Forty Days and Nights of God’s Grace and
As we enter into the Lenten season the Church invites us to look within
ourselves in order to observe and reflect upon our inner landscape.
Augustine, in his day, invited the faithful to “return to
their heart” especially during these forty days of preparation
for the celebration of the great Paschal mystery.
What we tend to discover on this interior journey is strikingly
similar to a battlefield where a constant struggle is being waged,
in this case between the desire to do good and the temptation
to seek primarily my own personal benefit, without taking into
consideration the common good nor the harm done by my acts of
selfishness.
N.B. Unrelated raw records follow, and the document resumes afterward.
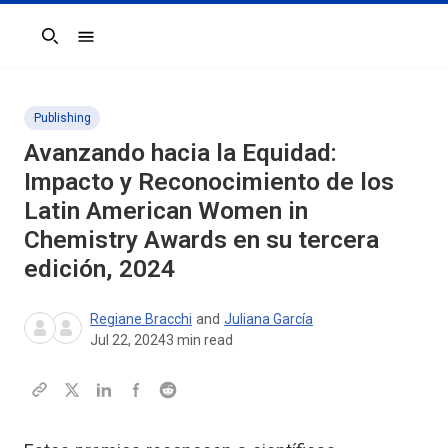
Search
Publishing
Avanzando hacia la Equidad:
Impacto y Reconocimiento de los
Latin American Women in
Chemistry Awards en su tercera
edición, 2024
Regiane Bracchi
and
Juliana García
Jul 22, 2024
3
min read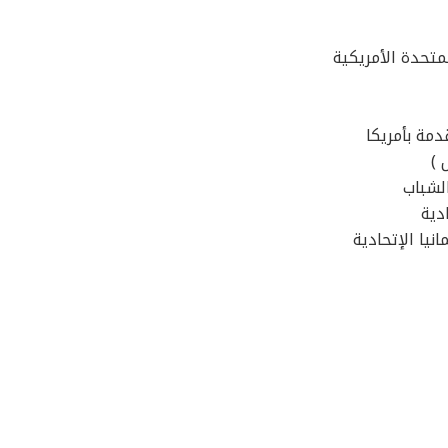
لمتحدة الأمريكية
مة بأمريكا
 )
لشباب
دية
نيا الإتحادية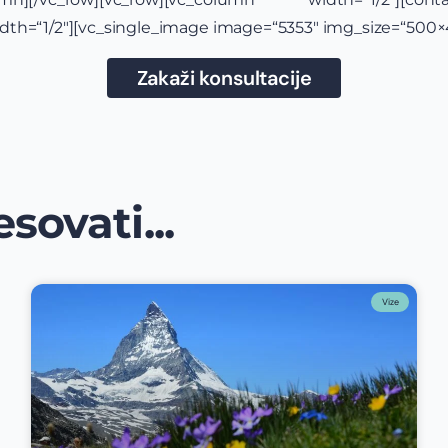
dth=“1/2″][vc_single_image image=“5353″ img_size=“500×
Zakaži konsultacije
sovati...
Vize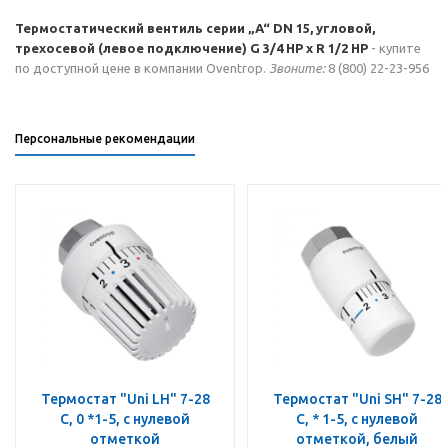
Термостатический вентиль серии „A“ DN 15, угловой,
трехосевой (левое подключение) G 3/4 НР х R 1/2 НР
- купите
по доступной цене в компании Oventrop.
Звоните:
8 (800) 22-23-956
Персональные рекомендации
Термостат "Uni LH" 7-28
Термостат "Uni SH" 7-28
C, 0 *1-5, с нулевой
C, * 1-5, с нулевой
отметкой
отметкой, белый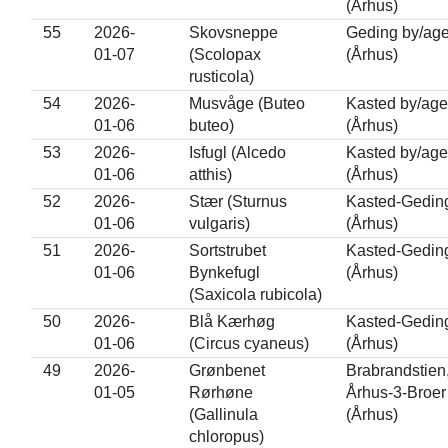
(Århus)
55
2026-
Skovsneppe
Geding by/age
01-07
(Scolopax
(Århus)
rusticola)
54
2026-
Musvåge (Buteo
Kasted by/age
01-06
buteo)
(Århus)
53
2026-
Isfugl (Alcedo
Kasted by/age
01-06
atthis)
(Århus)
52
2026-
Stær (Sturnus
Kasted-Gedin
01-06
vulgaris)
(Århus)
51
2026-
Sortstrubet
Kasted-Gedin
01-06
Bynkefugl
(Århus)
(Saxicola rubicola)
50
2026-
Blå Kærhøg
Kasted-Gedin
01-06
(Circus cyaneus)
(Århus)
49
2026-
Grønbenet
Brabrandstien
01-05
Rørhøne
Århus-3-Broer
(Gallinula
(Århus)
chloropus)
This inner battle is much more significant than the
primary contests currently being waged, even more important than
the struggles on the field of battle in Afghanistan and Iraq.
More significant, yet intimately related at the same time.
On our journey within we are invited to discover what might yet
be present there of the primeval paradise, where “God caused
to grow from the ground every kind of tree that is pleasing to
see and good to eat”, where God walked and talked with us
as friends, where people lived in harmony. Unfortunately, that
original communion was disrupted by our failure to reject the
temptation of putting ourselves in God’s position.
In our daily struggle to live the Christian life and promote growth
in holiness there are many enticing distractions in the garden.
Of course they are good in and of themselves, since they were
created by God as a gift for us, but we are called to worship
not the gift but the Giver. Overcoming that temptation is a daily
struggle, complicated by our consumer mentality, battered by the
droning drill of commercial advertising enticing us to need what
we want rather than to want what we truly need. Lent is the time
to discover precisely what we truly need.
In stark contrast to the primordial paradise, today’s Gospel
passage paints the picture of Jesus being led into the barren
desert by the Spirit in order to be tempted. After forty days
without food, Jesus was hungry, his attention was focused, he
was prepared for the inner struggle. He was tempted and he beat
back the enticement with the inner strength derived from the wisdom
of Scripture. In this struggle he has taken on our human condition
in its entirety, teaching us by his example the manner of managing
our temptations today.
We too, while not exactly physically hungry, experience the want
and need for nourishment and strength. We struggle to fill the
inner void caused by the meaningless struggle to accumulate, to
possess more material goods, bigger and better, ultra and maxi.
We convince ourselves that we need these things, that we deserve
them, that we have a right to possess all that we can. Sooner
or later the futility of this path becomes evident to us and we
are once again invited to “return to our heart”. It
is there that we will find what we truly long for.
Our hearts are restless and they find true peace only in God’s
love. God’s grace abounds – as Saint Paul assures
us - and although we have done nothing to merit that grace, we
can count on it. This is our rock, our source of strength, out
inner force and consolation. God loves us, personally and as a
people. This outpouring of gratuitous love inspires us to respond
in kind, out of gratitude. The One who loves us boundlessly asks
us to demonstrate our gratitude by loving one another, even to
the point of loving those who despise us in return.
Lent is a time for journeying into the inner desert, led by the
Spirit, to face our temptations, to do battle with all that seeks
to separate us from the true source of life. Like Jesus, and with
his help, we can rely on the divine wisdom of sacred scripture
as well as the Bread of eternal life to guide us in discovering
God as the true center of our lives.